• Question: What is dark energy/matter?

    Asked by anon-191463 to Graeme, Agnes, Kathryn, Chris, Anne, Adam on 10 Nov 2018. This question was also asked by anon-191466, anon-190901.
    • Photo: Agnes Wojtusiak

      Agnes Wojtusiak answered on 10 Nov 2018: last edited 15 Nov 2018 3:20 pm


      Good question – if only anyone knew!!
      .
      We know that for the universe to look the way it does, there must be something making gravity strong enough to keep galaxies together, but we can’t see it – that’s dark matter. We also know that for the universe to keep speeding up how fast it expands, something that we can’t see must be pushing on it – that’s dark energy. We have no idea WHAT it actually is, but we’re trying to find out in places like the Boulby Underground Lab (it’s a really cool lab built deep underground in an old mine!).
      .

=== SUPPLIED MATERIAL ===

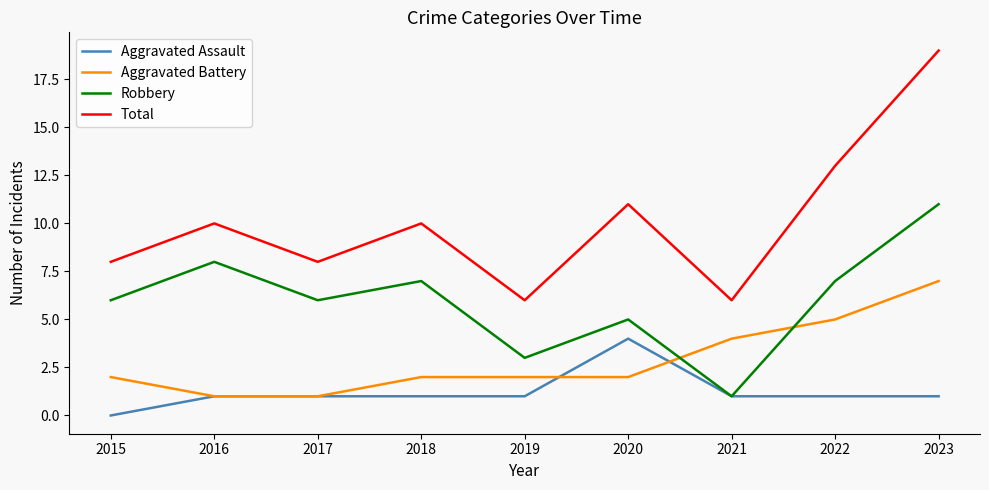

What is the total value across all series at 2020?

22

=== WORK TO COMPLETE ===
a: In the dark energy Q&A, where does the answer say scientists are trying to find out what dark matter and dark energy are?
b: Copy the dark energy Q&A word for word, from "Good question –" up to and including "an old mine!).".
c: Carry on writing the dark energy Q&A from where it stops.

=== ANSWERS FOR EACH ITEM ===
a: In places like the Boulby Underground Lab, which is built deep underground in an old mine.

b:
Good question – if only anyone knew!!
      .
      We know that for the universe to look the way it does, there must be something making gravity strong enough to keep galaxies together, but we can’t see it – that’s dark matter. We also know that for the universe to keep speeding up how fast it expands, something that we can’t see must be pushing on it – that’s dark energy. We have no idea WHAT it actually is, but we’re trying to find out in places like the Boulby Underground Lab (it’s a really cool lab built deep underground in an old mine!).

c:
      There is a bit more in this really good YouTube video: https://youtu.be/QAa2O_8wBUQ – it’s by “Kurzgesagt – In a Nutshell” and they do loads of fun videos about interesting science stuff, I recommend them 🙂

    • Photo: Anne Green

      Anne Green answered on 12 Nov 2018: last edited 12 Nov 2018 4:54 pm


      See my comment below for my answer to this.

    • Photo: Kathryn

      Kathryn answered on 13 Nov 2018:


      Great answer from Agnes Here.

    • Photo: Adam McGuinness

      Adam McGuinness answered on 13 Nov 2018: last edited 13 Nov 2018 12:43 pm


      What Agnes said, well done! Ooh, and Anne!

    • Photo: Graeme Poole

      Graeme Poole answered on 13 Nov 2018:


      85% of the Universe is made up of “dark matter”. The problem is we have no idea what it is!! Dark matter doesn’t interact with any experiments, so we can’t measure it. We know it exists because for galaxies to stay together and not fall apart, a lot more mass is needed than the stars and planets in the galaxies. So there is something else in them – this is dark matter.

      The Universe is expanding and the expansion is getting faster and faster. We have no idea what is driving this accelerating expansion – we call this mysterious energy “dark energy”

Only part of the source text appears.